Required work - In this exercise, print only the lines of the records below from the one with "E: TO WHOM IT MAY CONCERN" through the one with "ICF Registration Form bd2011-N Page 5 / 5", inclusive. Pictures are not part of the copy.

Information -

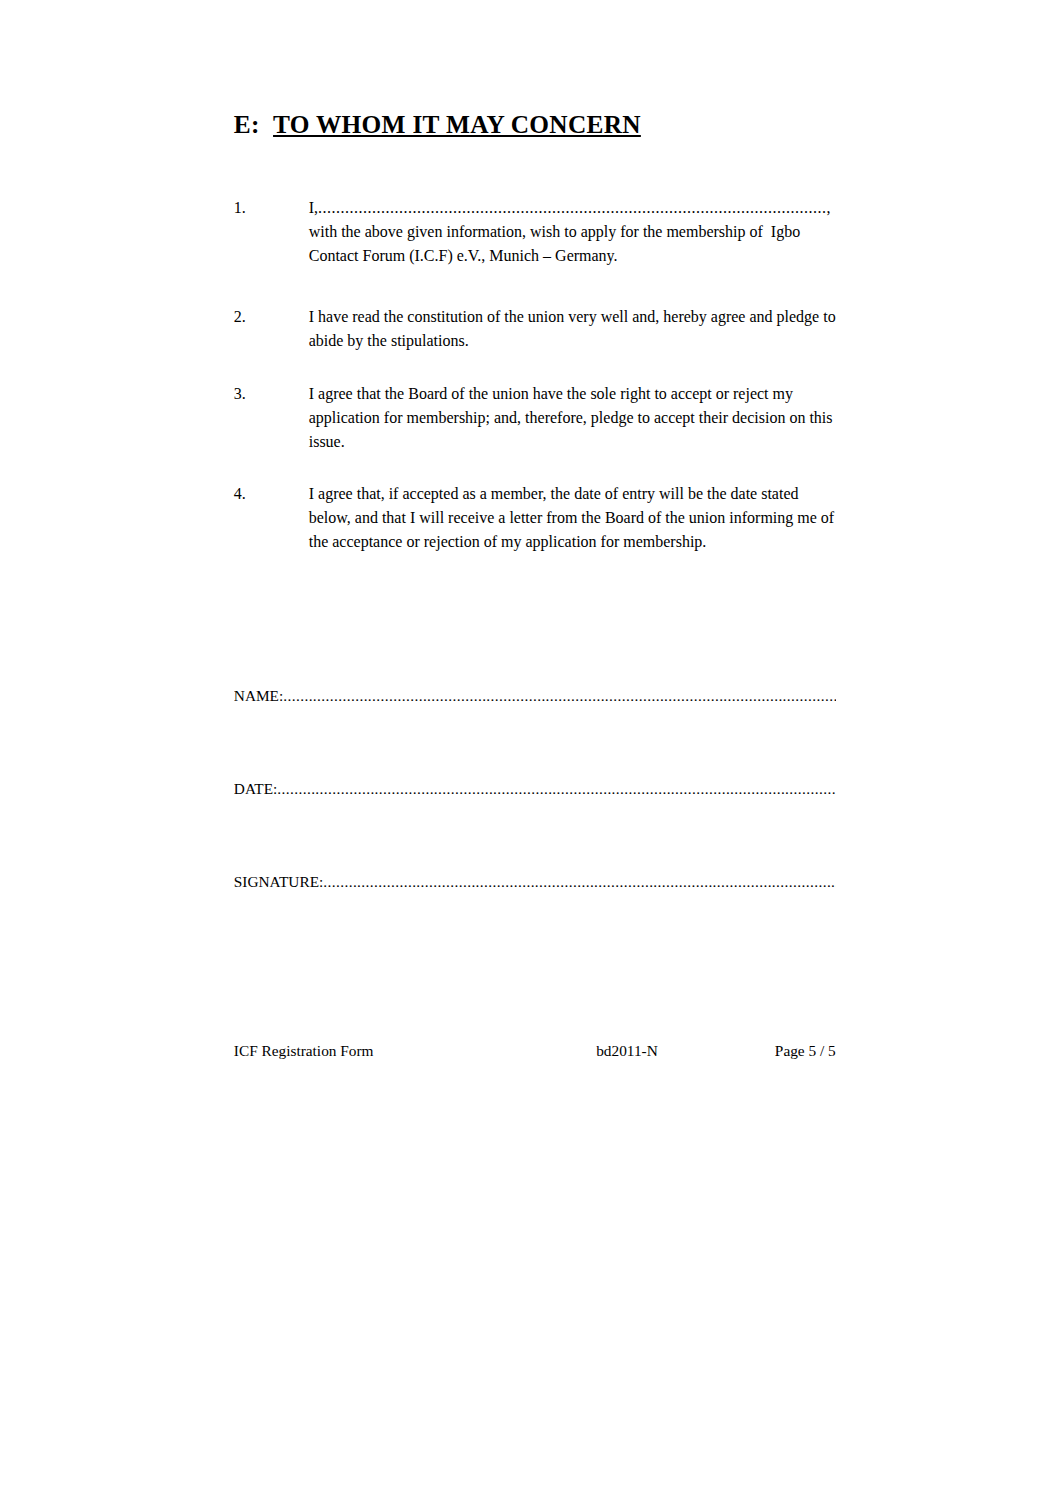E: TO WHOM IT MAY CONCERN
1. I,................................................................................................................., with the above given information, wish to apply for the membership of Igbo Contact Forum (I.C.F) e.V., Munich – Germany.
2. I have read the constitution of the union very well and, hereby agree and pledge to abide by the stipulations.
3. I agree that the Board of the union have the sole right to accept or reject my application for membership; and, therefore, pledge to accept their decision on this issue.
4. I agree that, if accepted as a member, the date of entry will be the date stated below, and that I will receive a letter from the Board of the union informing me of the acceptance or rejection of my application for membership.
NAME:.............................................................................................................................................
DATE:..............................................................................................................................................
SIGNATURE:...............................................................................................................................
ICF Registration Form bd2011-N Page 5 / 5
==
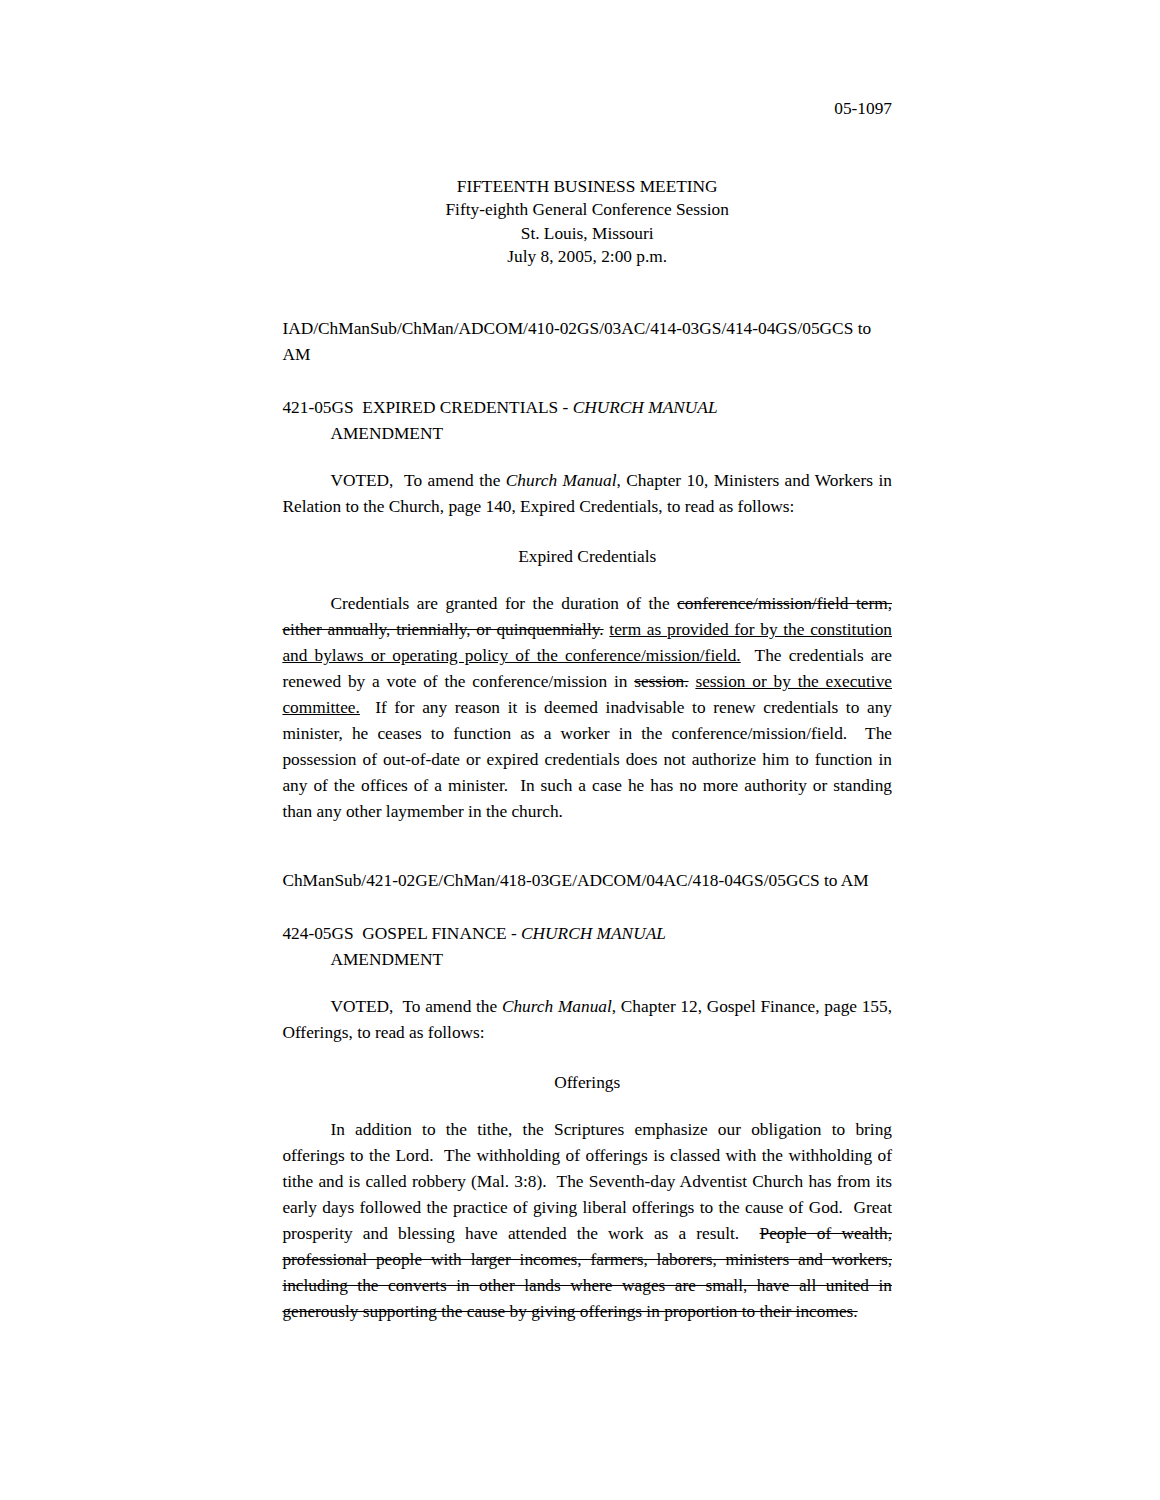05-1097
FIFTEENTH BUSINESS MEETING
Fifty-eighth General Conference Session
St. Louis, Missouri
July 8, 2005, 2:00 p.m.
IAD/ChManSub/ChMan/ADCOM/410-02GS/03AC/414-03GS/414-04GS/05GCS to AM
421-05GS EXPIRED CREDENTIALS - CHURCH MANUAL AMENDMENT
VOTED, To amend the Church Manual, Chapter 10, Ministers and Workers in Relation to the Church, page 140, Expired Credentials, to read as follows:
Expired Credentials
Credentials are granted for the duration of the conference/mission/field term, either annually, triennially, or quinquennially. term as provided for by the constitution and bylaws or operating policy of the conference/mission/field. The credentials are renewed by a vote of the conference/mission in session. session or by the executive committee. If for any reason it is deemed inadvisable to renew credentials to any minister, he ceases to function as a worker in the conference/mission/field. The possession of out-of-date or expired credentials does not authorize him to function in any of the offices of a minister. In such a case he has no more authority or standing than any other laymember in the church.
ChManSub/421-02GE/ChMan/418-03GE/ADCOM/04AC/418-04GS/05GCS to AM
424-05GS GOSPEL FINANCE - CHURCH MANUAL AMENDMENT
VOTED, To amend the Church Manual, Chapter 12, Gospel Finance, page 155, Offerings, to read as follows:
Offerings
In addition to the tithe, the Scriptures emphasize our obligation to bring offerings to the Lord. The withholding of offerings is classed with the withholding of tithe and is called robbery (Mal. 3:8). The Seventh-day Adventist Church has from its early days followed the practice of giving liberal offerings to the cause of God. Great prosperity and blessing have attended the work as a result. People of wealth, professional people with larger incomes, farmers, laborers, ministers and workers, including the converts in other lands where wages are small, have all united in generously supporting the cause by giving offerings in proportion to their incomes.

Task solution -
E: TO WHOM IT MAY CONCERN
1. I,................................................................................................................., with the above given information, wish to apply for the membership of Igbo Contact Forum (I.C.F) e.V., Munich – Germany.
2. I have read the constitution of the union very well and, hereby agree and pledge to abide by the stipulations.
3. I agree that the Board of the union have the sole right to accept or reject my application for membership; and, therefore, pledge to accept their decision on this issue.
4. I agree that, if accepted as a member, the date of entry will be the date stated below, and that I will receive a letter from the Board of the union informing me of the acceptance or rejection of my application for membership.
NAME:.............................................................................................................................................
DATE:..............................................................................................................................................
SIGNATURE:...............................................................................................................................
ICF Registration Form bd2011-N Page 5 / 5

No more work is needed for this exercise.